We are committed to maintaining and improving our credit ratings. In order to maintain and improve these credit ratings, we may consider it appropriate to reduce the amount of indebtedness outstanding following the merger. This may be accomplished in several ways, including issuing additional shares of common stock or securities convertible into shares of common stock, reducing discretionary uses of cash or a combination of these and other measures. Issuances of additional shares of common stock or securities convertible into shares of common stock would have the effect of diluting the ownership percentage that shareholders will hold in the combined company and might reduce the reported earnings per share. The specific measures that we may ultimately decide to use to maintain or improve our credit ratings and their timing, will depend upon a number of factors, including market conditions and forecasts at the time those decisions are made.
Pending shareholder suits could delay or prevent the closing of the merger or otherwise adversely impact our business and operations.

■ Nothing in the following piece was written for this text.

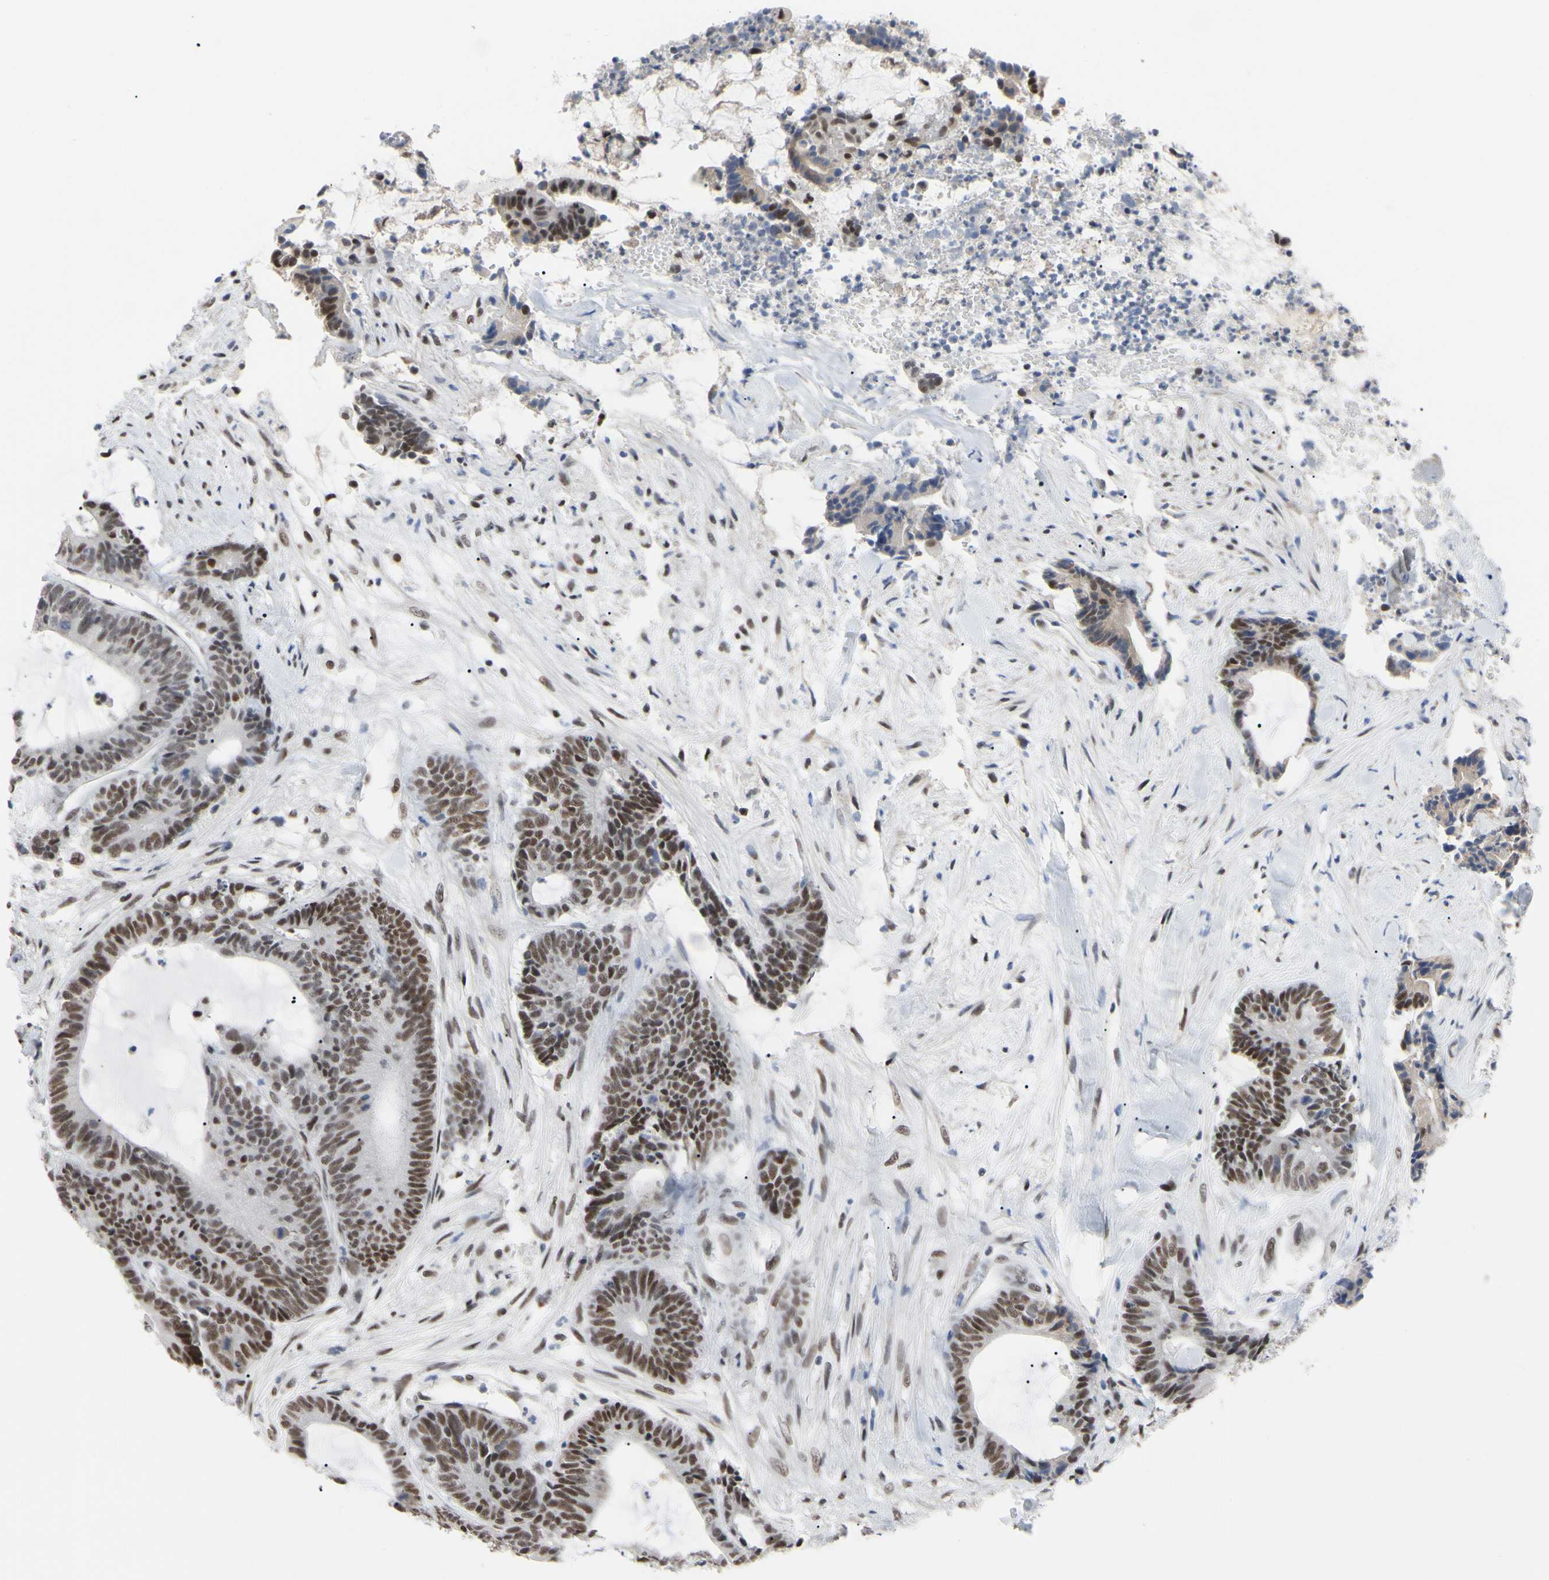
{"staining": {"intensity": "moderate", "quantity": ">75%", "location": "nuclear"}, "tissue": "colorectal cancer", "cell_type": "Tumor cells", "image_type": "cancer", "snomed": [{"axis": "morphology", "description": "Adenocarcinoma, NOS"}, {"axis": "topography", "description": "Colon"}], "caption": "Tumor cells reveal medium levels of moderate nuclear staining in approximately >75% of cells in adenocarcinoma (colorectal).", "gene": "FAM98B", "patient": {"sex": "female", "age": 84}}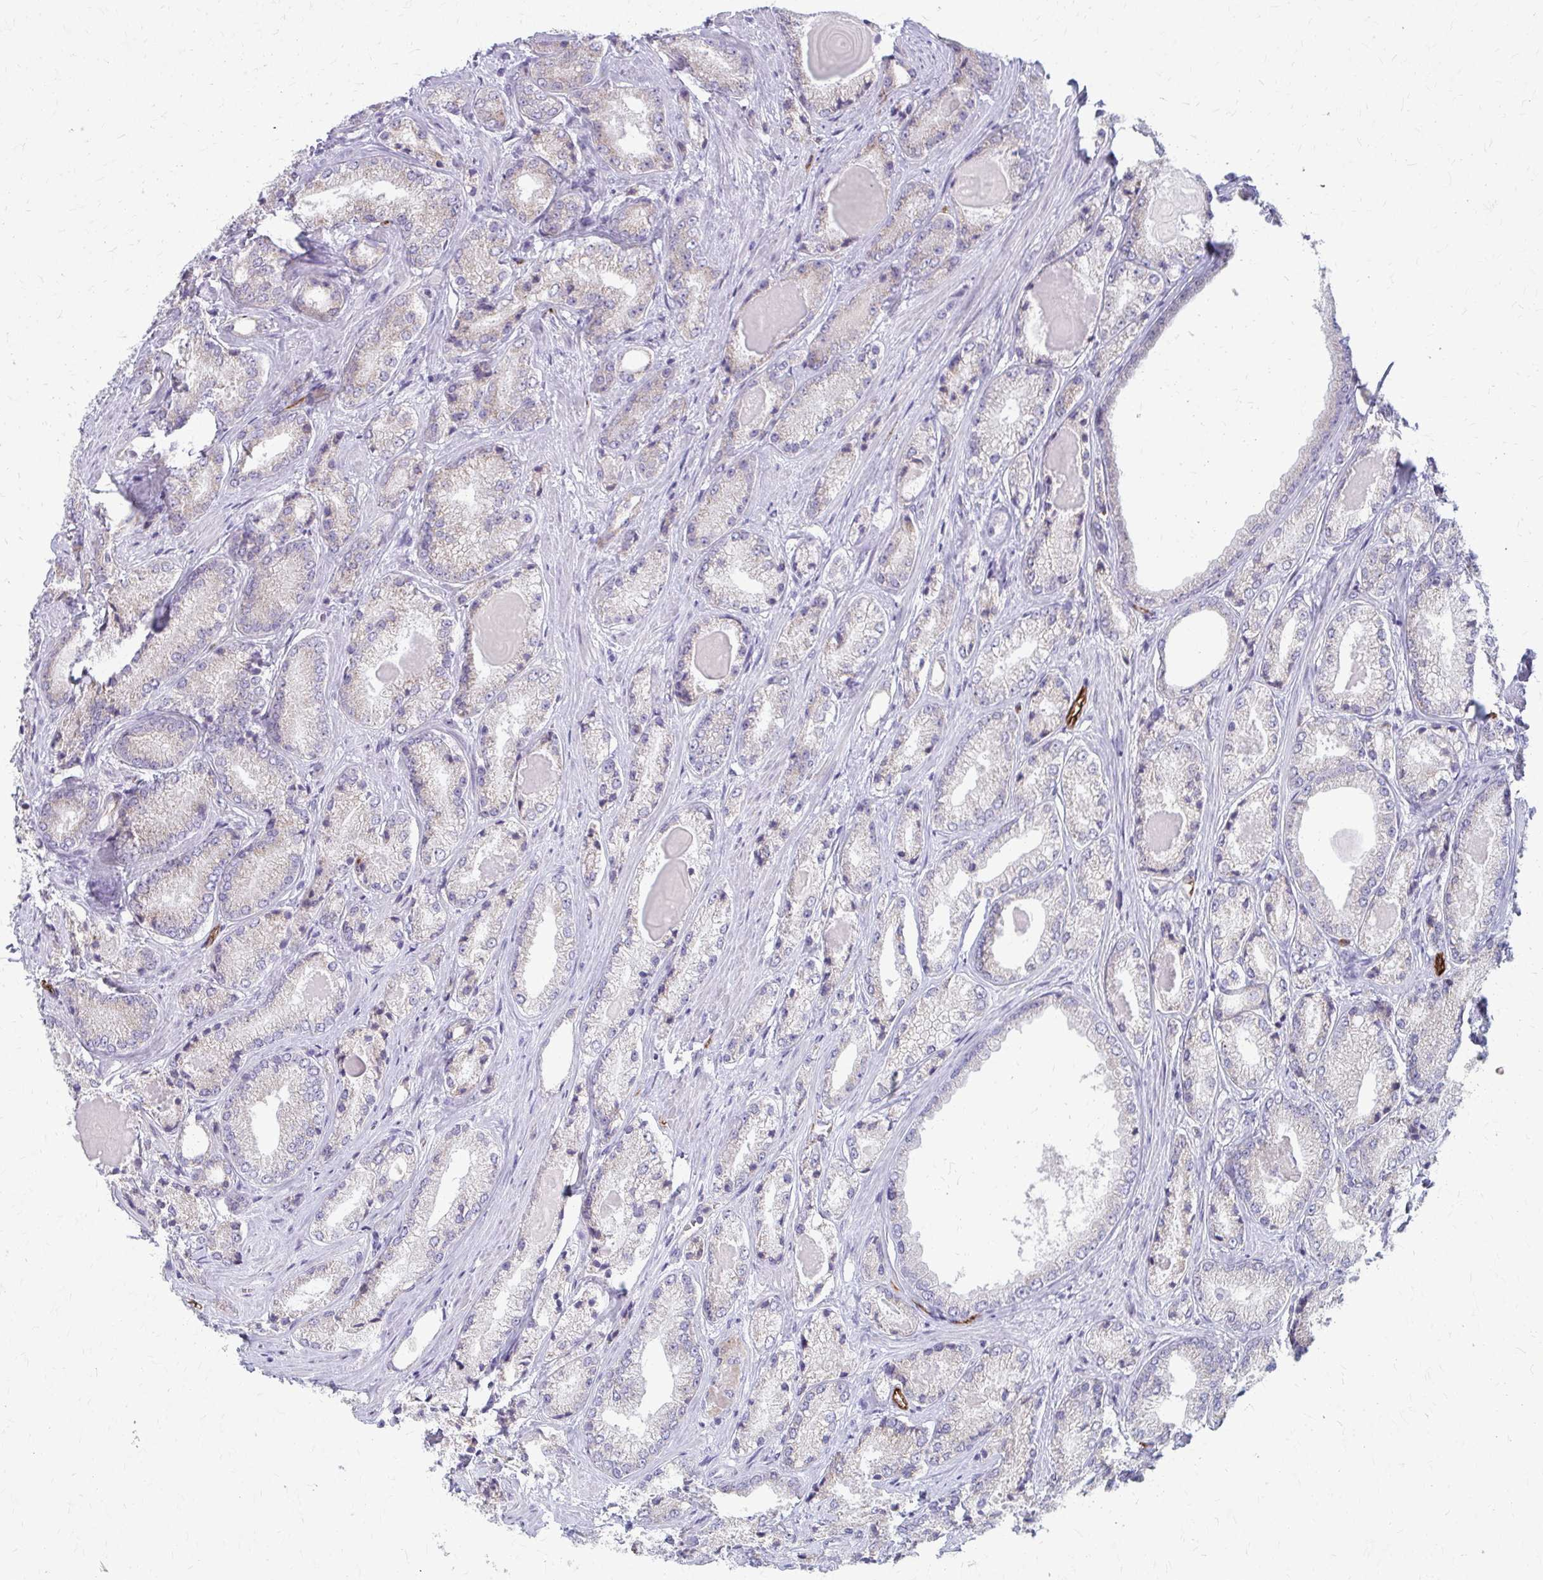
{"staining": {"intensity": "negative", "quantity": "none", "location": "none"}, "tissue": "prostate cancer", "cell_type": "Tumor cells", "image_type": "cancer", "snomed": [{"axis": "morphology", "description": "Adenocarcinoma, NOS"}, {"axis": "morphology", "description": "Adenocarcinoma, Low grade"}, {"axis": "topography", "description": "Prostate"}], "caption": "Immunohistochemistry histopathology image of prostate low-grade adenocarcinoma stained for a protein (brown), which reveals no staining in tumor cells.", "gene": "ADIPOQ", "patient": {"sex": "male", "age": 68}}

Several class action lawsuits have been brought by purported Nicor shareholders challenging Nicor’s proposed merger with us. The complaints allege that we aided and abetted alleged breaches of fiduciary duty by Nicor’s Board of Directors. The shareholder actions seek, among other things, declaratory and injunctive relief, including orders enjoining the defendants from completing the proposed merger and, in certain circumstances, damages. No assurances can be given as to the outcome of these lawsuits, including the costs associated with defending these lawsuits or any other liabilities or costs the parties may incur in connection with the litigation or settlement of these lawsuits. Furthermore, one of the conditions to closing the merger is that there are no injunctions issued by any court preventing the completion of the transactions. No assurance can be given that these lawsuits will not result in such an injunction being issued which could prevent or delay the closing of the merger.
In March 2011, the parties entered into an agreement to resolve all of the shareholder lawsuits, subject to court approval, based on Nicor providing certain supplemental disclosures to our joint proxy statement filed on April 28, 2011. The parties expect to submit the agreement to the court for approval.
There have been no other significant changes to our risk factors included in Item 1A of our 2010 Form 10-K.